Service Level Objectives or SLOs serve as an objective measure of your system's performance. And when designed well, SLOs can help you direct engineering efforts effectively. It does not matter whether you're working in a startup or a tech giant; there is always a natural tension between the speed of product development and the operational stability of the product.
The problem is that the more you change your existing systems, the higher chances of issues cropping up. In today's hyper-competitive markets, organizations cannot risk the possibility of a bad customer experience. Designing SLOs helps you make data-driven decisions about future product development without compromising the existing customer experience.

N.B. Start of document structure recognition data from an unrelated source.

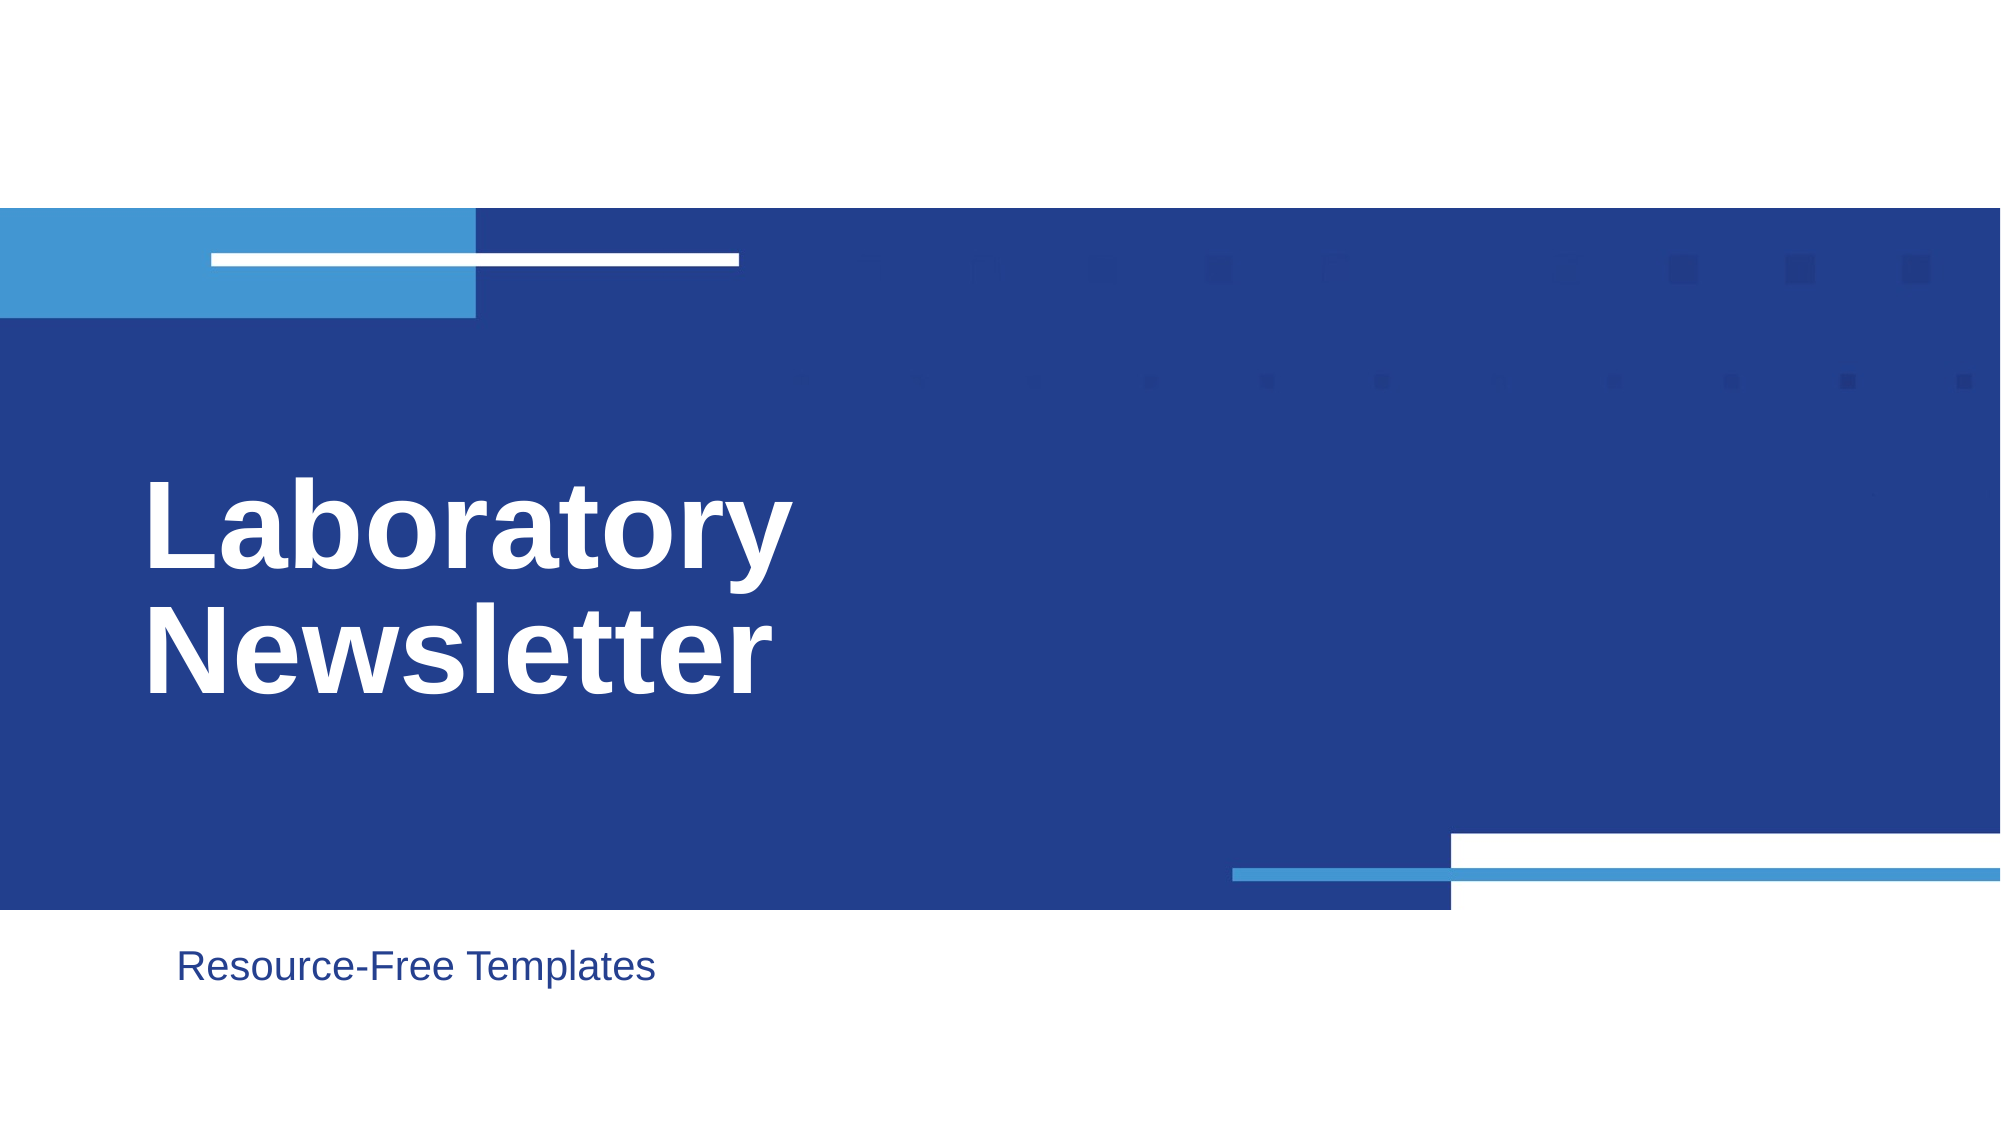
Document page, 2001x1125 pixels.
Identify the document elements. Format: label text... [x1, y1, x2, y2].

picture [0, 208, 2001, 910]
subtitle Resource-Free Templates [143, 939, 1644, 1104]
title Laboratory Newsletter [127, 320, 1420, 867]
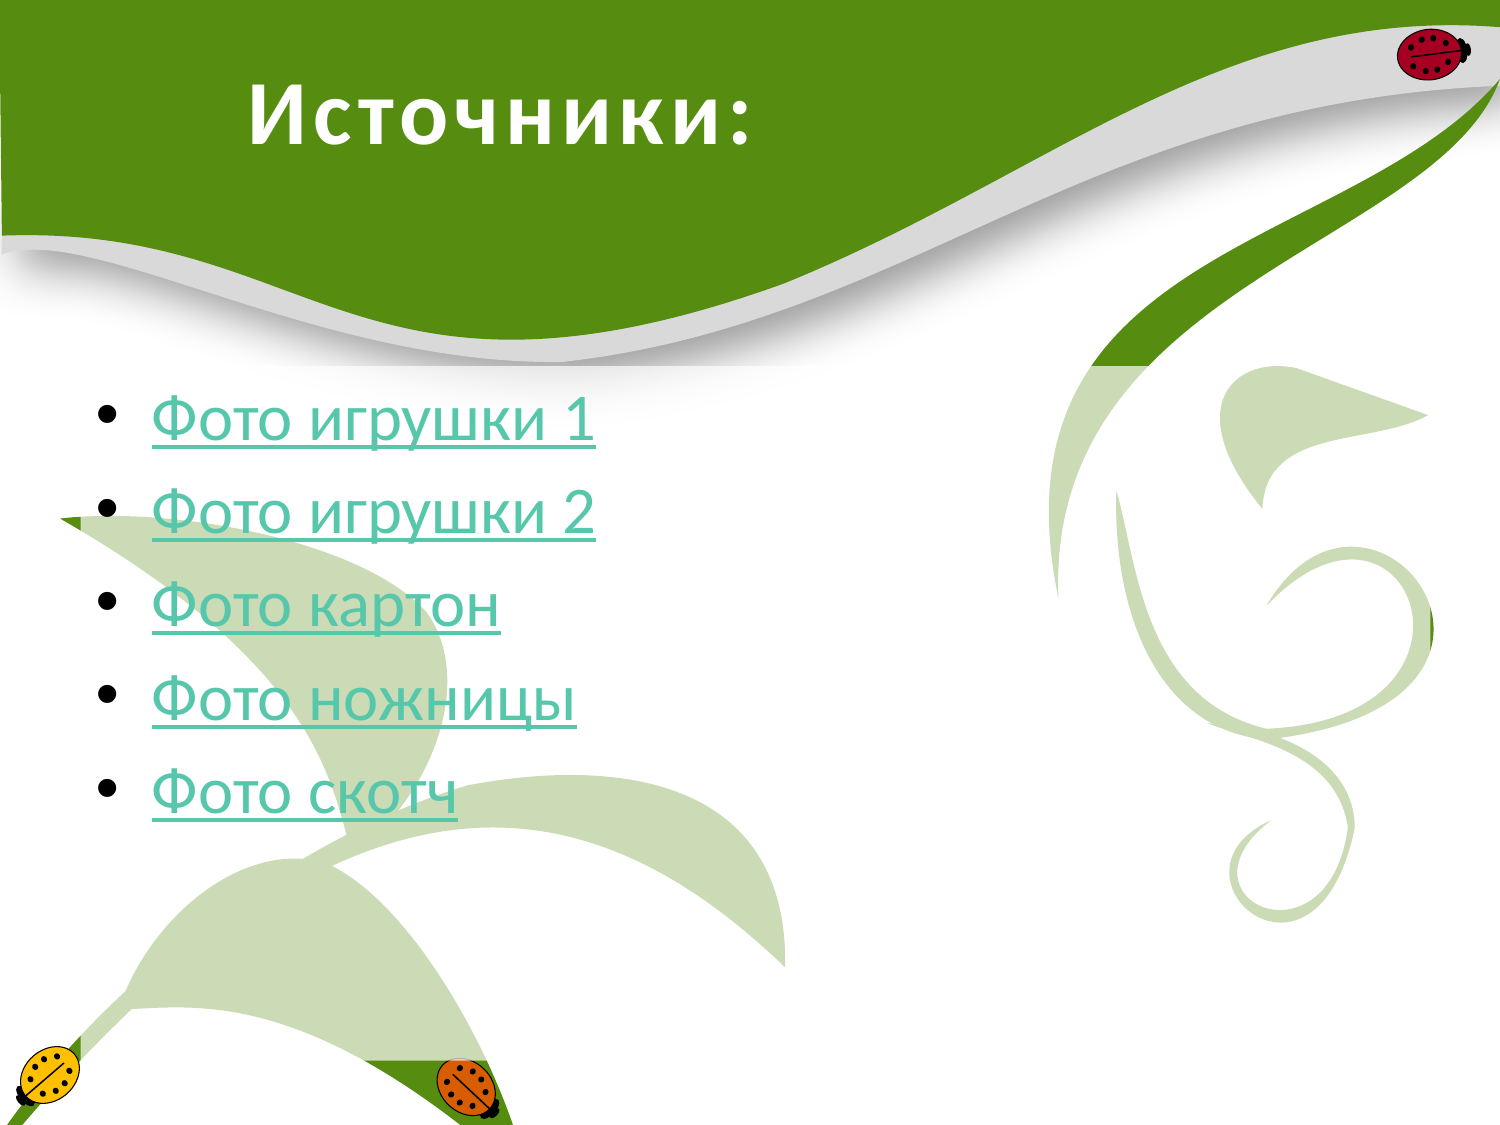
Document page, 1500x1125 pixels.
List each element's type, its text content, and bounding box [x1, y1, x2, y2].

SLOs act as the bridge that connects and aligns development and operations teams to the common goal of service excellence. It helps developers appreciate the impact of new developments on existing systems. Similarly, it helps operational teams proactively mitigate system malfunctions due to new feature developments.
A well-designed SLO helps organizations with:
- Monitoring the health and improving the observability of existing services.
- Collecting data points to make informed business decisions.
- Proactively notify concerned teams of system issues.
Types of SLOs
There are mainly two types of SLOs, request-based, and windows-based. Let's understand these in detail.
- Request-Based SLOs
Request-based SLOs form a measure of the successful completion of system requests as part of the customer journey. These depend on an SLI (Service Level Indicator), defined as the ratio of the number of favorable outcomes to the total number of requests.
For instance, a request-based SLO could be defined as "Response time (latency) is below 100 ms for at least 90% of total requests." This implies that requests with a response time of under 100 ms meet the SLO. The service is compliant if the ratio of requests is under 100 ms and the total number of requests exceeds 0.90%.
A request-based SLO gives a bird's-eye view of the percentage of satisfactory outcomes over the entire compliance period.
- Window-Based SLO
Window-based SLOs measure the efficacy of a system over a period (window), defined as the ratio of the time intervals that meet performance criteria versus the total number of time intervals considered.
For instance, an SLO can be defined as "99% of 10-minute windows should have 90% request latency below 100 ms." A window-based SLO can be understood as the performance measurement of request-based SLOs over a period.
Let's take another example, considering the performance of a system over a period of 30 days with 1 minutes intervals. If your SLO is to have 99% favorable outcomes, then your service must produce 42,768 "good" results out of the 43,200 minutes in 30 days.
Every SLO is measured based on the compliance period. A compliance period can be understood as the period for which an SLO is measured. The 30 days in the above-mentioned window-based SLO example was the compliance period for that SLO.
There are two types of compliance periods:
- Calendar Period
A calendar period is the measurement of an SLO over a set time. It is measured from a starting date to an end date. It could be any time of the month or year.
The compliance period and error budgets reset when a calendar period is over. With this measurement logic, we measure the performance of the service at the end of the calendar period. Compliance ratings for calendars are generated only once, giving all the stakeholders an overall view of service performance.
- Rolling Period
A 'Rolling Window' period is a comparative measurement based on the current date versus the previous 1 to 30 days. Rolling windows help developers and operations teams get a sense of the trajectory of current and new practices/developments.
With a rolling-window period, you get multiple compliance measurements; this means you get the measure of the performance of a service for each day of the last 10/15/30 days. A rolling window gives you a more recent view of the compliance of your services.
Just as we have financial budgets, we also have error budgets. A well-designed SLO defines the degree of acceptable failures. This is called an error budget. It quantifies the failure of a service upgrade or change.
An error budget defines the quantum of bad individual events allowed to occur during a set period. This helps in making many important decisions. For example, if your error budget is finished by the end of a compliance period, publishing a new update does not make sense.
The depletion of an error budget indicates the service is not yet ready to be deployed in the real world. An ideal error budget goal for a compliance period can be defined as (1-SLO goal) x (eligible events in the compliance period).
For instance, if you design an SLO set at 85% accuracy, your error budget is for 15% failure. Let's say you received a total of 100 requests in the compliance period, of which only 50 satisfied your SLO requirements., Then, you have exceeded your error budgets, which means there is more work to be done.
Decision-Making Using Error Budgets and SLO
Error budget at the beginning of the compliance period starts with the maximum value and drops over time. Highlighting an SLO violation when the error budget falls below 0. However, before you jump to any conclusions, you should keep in mind a few exceptions to this pattern:
- If your request-based SLO is measured over a calendar period and the service is witnessing increased traction, your error budgets can be increased based on the new data.
- If measuring an SLO over a rolling period, you are always at the end of your compliance period. So when a period of poor compliance rolls out of the compliance window, and the present one is compliant, your error budgets will suddenly go up.
Establishing SLOs for your software services is an ideal way to measure the performance and align your team members on what to focus on.